Stout, a longtime San Diegan who for decades stood tall among this region’s restauranteur elite, declined to comment. One of his former employees, Christina Anderson says she is not only financially burdened by the experience of allegedly having earned wages that remain unpaid by her former employer, but that she is emotionally hurt as well.

“I haven’t heard a word from them for four months,” Anderson said. “If I saw them now, I would probably tell them that I hope they get what they deserve for how they handled the situation. I worked for them for over 16 years and that’s the thanks I get? What comes around goes around.”
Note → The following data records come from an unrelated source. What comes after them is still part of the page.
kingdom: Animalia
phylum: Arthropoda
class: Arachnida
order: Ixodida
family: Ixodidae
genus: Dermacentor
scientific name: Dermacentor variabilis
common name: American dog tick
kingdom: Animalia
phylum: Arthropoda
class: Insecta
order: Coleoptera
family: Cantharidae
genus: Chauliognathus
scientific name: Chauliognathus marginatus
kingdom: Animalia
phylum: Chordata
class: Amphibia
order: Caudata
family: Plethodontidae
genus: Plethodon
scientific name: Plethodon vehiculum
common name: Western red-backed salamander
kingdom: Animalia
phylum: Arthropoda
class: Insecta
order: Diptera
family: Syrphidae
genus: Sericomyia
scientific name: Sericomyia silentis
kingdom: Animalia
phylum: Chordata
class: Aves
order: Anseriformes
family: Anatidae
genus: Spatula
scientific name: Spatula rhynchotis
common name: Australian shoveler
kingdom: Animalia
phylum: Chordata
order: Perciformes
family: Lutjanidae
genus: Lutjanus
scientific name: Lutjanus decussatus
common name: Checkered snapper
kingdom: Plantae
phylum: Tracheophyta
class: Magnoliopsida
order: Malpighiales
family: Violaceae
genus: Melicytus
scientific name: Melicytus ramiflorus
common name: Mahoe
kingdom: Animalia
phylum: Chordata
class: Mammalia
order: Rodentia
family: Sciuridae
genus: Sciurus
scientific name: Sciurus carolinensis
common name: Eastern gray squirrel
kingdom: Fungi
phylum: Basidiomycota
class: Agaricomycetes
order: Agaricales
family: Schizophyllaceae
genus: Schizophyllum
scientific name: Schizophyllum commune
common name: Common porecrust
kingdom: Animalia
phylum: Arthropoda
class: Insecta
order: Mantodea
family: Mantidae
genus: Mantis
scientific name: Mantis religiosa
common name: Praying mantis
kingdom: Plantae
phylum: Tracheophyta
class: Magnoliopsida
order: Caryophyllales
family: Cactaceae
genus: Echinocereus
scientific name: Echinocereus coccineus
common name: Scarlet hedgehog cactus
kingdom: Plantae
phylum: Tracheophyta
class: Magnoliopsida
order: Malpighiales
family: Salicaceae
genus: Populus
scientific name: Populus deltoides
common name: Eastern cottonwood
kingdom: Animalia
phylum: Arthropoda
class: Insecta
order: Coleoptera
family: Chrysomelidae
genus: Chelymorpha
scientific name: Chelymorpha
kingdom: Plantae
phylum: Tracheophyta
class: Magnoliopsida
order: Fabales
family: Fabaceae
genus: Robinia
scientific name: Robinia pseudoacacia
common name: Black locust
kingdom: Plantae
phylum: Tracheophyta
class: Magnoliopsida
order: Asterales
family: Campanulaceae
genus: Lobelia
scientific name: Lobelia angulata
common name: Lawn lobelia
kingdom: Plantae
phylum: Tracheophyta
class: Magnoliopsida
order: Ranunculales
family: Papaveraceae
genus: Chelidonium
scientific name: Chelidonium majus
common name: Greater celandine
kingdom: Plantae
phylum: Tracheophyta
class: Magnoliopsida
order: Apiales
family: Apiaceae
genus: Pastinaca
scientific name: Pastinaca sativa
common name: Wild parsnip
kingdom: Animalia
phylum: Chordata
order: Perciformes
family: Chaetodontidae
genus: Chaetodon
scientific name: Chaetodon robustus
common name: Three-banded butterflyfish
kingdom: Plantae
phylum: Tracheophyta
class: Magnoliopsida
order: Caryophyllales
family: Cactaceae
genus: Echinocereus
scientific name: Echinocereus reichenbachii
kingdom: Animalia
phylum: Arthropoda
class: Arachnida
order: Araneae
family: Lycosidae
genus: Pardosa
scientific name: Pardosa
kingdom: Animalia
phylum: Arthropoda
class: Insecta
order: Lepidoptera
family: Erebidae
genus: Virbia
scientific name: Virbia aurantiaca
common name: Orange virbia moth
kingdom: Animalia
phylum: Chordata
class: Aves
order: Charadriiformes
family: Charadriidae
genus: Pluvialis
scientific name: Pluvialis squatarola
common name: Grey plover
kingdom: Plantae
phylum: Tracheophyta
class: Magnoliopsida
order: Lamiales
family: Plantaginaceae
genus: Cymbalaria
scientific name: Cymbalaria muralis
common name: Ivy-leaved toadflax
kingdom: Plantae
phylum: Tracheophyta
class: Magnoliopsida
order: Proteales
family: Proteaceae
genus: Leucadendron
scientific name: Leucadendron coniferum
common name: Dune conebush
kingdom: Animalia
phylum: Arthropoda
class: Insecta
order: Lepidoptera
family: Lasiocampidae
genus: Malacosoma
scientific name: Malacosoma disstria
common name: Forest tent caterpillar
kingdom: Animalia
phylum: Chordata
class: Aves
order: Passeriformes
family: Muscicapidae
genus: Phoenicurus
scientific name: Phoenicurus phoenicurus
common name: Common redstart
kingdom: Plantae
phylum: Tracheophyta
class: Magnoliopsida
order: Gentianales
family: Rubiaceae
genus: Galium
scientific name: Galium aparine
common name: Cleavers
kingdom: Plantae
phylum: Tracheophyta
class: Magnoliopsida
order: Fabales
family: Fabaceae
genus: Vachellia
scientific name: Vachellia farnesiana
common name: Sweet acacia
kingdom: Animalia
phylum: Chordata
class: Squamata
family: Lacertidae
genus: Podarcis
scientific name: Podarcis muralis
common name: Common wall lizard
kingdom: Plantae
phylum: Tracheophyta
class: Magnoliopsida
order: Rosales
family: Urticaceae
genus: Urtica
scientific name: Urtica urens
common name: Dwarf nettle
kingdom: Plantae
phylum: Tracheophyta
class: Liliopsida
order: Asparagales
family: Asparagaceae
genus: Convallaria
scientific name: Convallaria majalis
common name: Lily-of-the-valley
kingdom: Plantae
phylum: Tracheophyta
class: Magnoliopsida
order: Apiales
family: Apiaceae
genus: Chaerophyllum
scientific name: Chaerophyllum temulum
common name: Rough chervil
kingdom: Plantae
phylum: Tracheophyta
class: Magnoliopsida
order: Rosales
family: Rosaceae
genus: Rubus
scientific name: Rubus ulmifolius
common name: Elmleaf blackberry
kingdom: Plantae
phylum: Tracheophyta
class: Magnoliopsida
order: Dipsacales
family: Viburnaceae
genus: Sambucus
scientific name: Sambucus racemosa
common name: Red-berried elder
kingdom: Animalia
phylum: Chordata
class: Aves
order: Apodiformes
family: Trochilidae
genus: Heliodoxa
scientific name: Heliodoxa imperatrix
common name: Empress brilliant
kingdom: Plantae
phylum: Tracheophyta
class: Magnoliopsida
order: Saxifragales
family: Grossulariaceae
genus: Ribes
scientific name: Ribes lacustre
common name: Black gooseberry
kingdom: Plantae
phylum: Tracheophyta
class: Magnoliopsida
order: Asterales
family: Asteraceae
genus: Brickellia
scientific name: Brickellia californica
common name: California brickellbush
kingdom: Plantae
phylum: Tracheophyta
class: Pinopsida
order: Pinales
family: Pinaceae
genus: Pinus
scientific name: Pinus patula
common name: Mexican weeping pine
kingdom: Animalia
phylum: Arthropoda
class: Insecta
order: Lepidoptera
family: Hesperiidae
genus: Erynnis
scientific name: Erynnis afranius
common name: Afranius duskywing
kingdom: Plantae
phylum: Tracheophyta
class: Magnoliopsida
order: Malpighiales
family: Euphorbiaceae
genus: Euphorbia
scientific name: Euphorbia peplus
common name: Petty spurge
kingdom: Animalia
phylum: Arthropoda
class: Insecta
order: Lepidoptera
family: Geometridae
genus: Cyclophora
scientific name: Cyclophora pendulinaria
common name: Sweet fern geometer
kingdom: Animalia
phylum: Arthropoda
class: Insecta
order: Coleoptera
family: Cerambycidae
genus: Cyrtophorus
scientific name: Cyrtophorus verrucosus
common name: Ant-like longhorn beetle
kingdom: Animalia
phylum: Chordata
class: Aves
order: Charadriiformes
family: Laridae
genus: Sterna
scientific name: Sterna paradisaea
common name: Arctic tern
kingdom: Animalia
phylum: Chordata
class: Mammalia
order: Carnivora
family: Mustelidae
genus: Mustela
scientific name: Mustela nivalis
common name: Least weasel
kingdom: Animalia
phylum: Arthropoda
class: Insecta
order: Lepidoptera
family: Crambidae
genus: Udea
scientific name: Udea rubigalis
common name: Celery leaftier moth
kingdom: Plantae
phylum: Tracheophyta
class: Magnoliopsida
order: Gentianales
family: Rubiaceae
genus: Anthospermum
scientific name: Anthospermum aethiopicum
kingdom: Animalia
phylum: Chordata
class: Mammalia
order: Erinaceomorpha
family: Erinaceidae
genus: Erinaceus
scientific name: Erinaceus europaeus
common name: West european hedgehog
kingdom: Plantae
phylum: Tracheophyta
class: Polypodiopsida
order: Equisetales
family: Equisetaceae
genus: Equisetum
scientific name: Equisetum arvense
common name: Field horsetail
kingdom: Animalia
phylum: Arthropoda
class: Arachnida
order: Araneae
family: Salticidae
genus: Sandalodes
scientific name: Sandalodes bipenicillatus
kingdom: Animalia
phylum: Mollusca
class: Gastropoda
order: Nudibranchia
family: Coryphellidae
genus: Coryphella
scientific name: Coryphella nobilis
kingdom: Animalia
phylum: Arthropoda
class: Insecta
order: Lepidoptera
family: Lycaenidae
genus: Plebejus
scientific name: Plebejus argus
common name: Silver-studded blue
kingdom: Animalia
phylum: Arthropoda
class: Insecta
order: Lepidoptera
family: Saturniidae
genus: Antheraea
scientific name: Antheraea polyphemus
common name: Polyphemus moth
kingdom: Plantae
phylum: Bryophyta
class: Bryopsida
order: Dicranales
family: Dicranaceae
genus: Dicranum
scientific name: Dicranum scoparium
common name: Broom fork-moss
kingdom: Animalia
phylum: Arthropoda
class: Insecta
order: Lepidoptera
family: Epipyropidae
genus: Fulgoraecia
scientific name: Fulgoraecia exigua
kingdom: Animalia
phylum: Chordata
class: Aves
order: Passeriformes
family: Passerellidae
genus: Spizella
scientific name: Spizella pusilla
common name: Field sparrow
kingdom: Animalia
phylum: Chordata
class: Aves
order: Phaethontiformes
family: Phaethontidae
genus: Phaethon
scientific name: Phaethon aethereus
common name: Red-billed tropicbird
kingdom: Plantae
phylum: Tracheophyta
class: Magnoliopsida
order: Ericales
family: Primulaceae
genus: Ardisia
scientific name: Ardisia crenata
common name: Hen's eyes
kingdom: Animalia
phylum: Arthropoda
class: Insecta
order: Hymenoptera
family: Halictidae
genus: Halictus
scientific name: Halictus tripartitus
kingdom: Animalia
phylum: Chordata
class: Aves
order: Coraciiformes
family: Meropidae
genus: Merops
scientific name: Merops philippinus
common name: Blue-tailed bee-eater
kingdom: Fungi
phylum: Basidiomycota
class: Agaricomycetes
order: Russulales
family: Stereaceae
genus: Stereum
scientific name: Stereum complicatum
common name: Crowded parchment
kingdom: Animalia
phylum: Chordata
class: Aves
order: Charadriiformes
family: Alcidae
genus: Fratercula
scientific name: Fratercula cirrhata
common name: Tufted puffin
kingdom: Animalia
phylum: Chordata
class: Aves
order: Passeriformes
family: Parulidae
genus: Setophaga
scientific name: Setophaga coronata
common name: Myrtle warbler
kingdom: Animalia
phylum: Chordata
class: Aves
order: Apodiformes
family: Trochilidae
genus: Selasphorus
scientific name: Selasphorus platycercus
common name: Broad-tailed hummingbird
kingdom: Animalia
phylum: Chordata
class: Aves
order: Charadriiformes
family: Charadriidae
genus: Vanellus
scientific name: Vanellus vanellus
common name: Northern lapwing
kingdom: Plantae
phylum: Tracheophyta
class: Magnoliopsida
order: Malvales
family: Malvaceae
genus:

Anderson says that for more than a decade-and-a-half she thought of her employers, whom she followed from and to various locations they opened though the years, less as bosses and more as “big brothers” before things changed.

“We used to be like a family,” Anderson recalls. “I know a lot of people say that about their work environments when it’s good, but we really were.”

Anderson paused during our phone interview, seeming to choke back her emotions.

“But that was a long time ago.”

She’s sympathetic to some of the personal challenges Rodrigues and Stout have faced through the years, especially Stout’s medical issues. In fact, when LGBT Weekly reached Brian Stout by phone he was beginning a four-hour dialysis session and wasn’t able to be interviewed; however, he said he would not be willing to provide comment for this article in any event, even at any time after dialysis.

Anderson believes problems other than medical issues were at the heart of Lil B’s financial failure.

“For months, none of the vendors would deliver anything without cash payment up front,” she said. “They had gotten screwed too many times.”

The problems at Lil B’s were evident during the restaurant’s last few weeks even to customers.

“Well, I thought that sign they stuck on the glass door that said, ‘cash only’ was one great big red flag,” said a former customer who spoke to LGBT Weekly on condition of anonymity who former employees confirmed was a regular at the establishment. “I thought it meant, ‘well, these guys are either hiding their money, planning to close, or they’re not going to pay their employees;’ and that’s exactly what happened.”

According to Jeffrey Spencer, unspecified problems in Stout’s and Rodrigues’ personal lives caused the restaurant to fail. Ironically, those problems began to show up just as the economy started to improve two years ago.

“There had been problems with our paychecks before during the last two years,” Jeffrey Spencer, the former server at Lil B’s, told San Diego LGBT Weekly. “The year-and-a-half to two years before then went pretty smoothly. It really was a great place to work, to eat and to meet for fun times.”

LGBT Weekly was unable to reach Tino Rodrigues for comment prior to press time.